═════ DATA SECTION
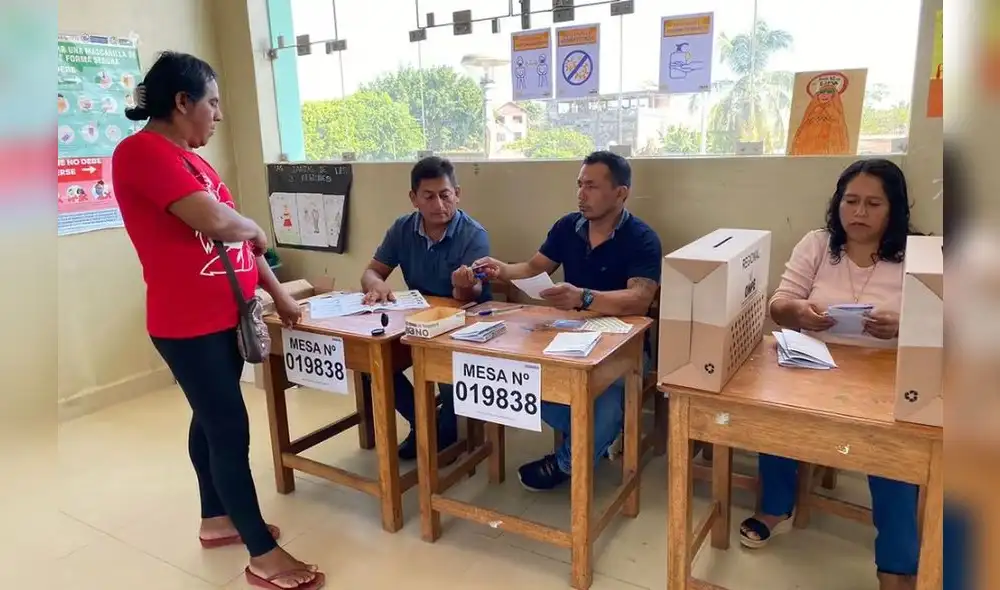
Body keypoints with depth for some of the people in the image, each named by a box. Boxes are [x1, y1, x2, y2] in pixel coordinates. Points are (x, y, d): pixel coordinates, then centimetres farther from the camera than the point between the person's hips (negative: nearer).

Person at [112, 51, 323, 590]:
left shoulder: (191, 158, 13)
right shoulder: (143, 151, -17)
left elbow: (237, 233, 16)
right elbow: (217, 222, -28)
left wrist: (278, 293, 15)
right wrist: (256, 229, -6)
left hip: (224, 315, 9)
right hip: (189, 324, -9)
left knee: (211, 420, 19)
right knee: (230, 429, -3)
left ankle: (216, 519, 36)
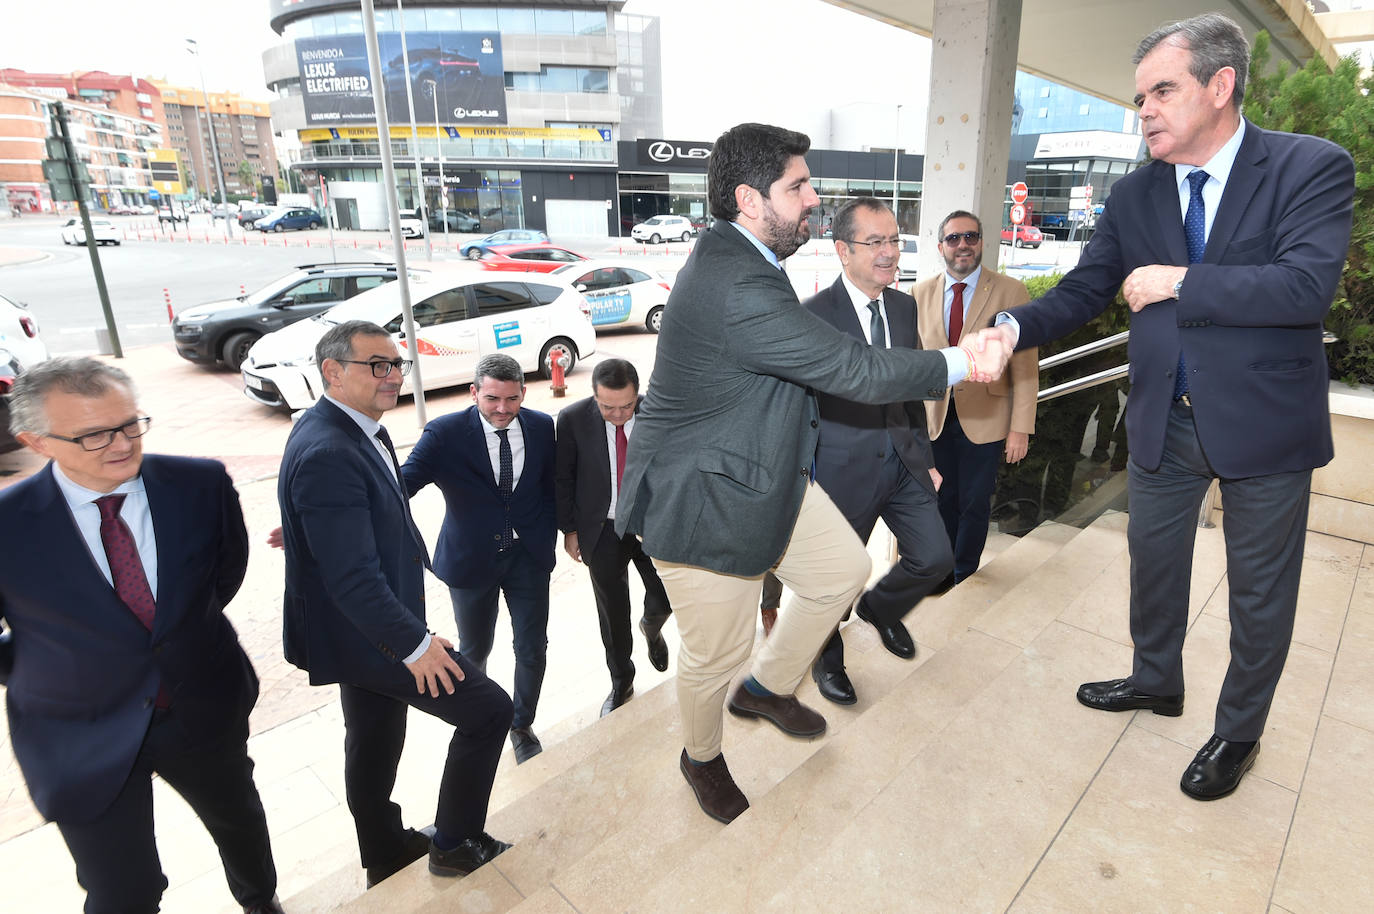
══════════
**WORK INSTRUCTION**
Your copy must start at the line that holds "right wrist: (256, 229, -6)" and end at the last line of the data, both included; it must contain no pictures.

**RESPONSE AREA**
right wrist: (256, 229, -6)
left hip: (224, 315, 9)
right hip: (189, 324, -9)
left knee: (211, 420, 19)
right knee: (230, 429, -3)
left ankle: (216, 519, 36)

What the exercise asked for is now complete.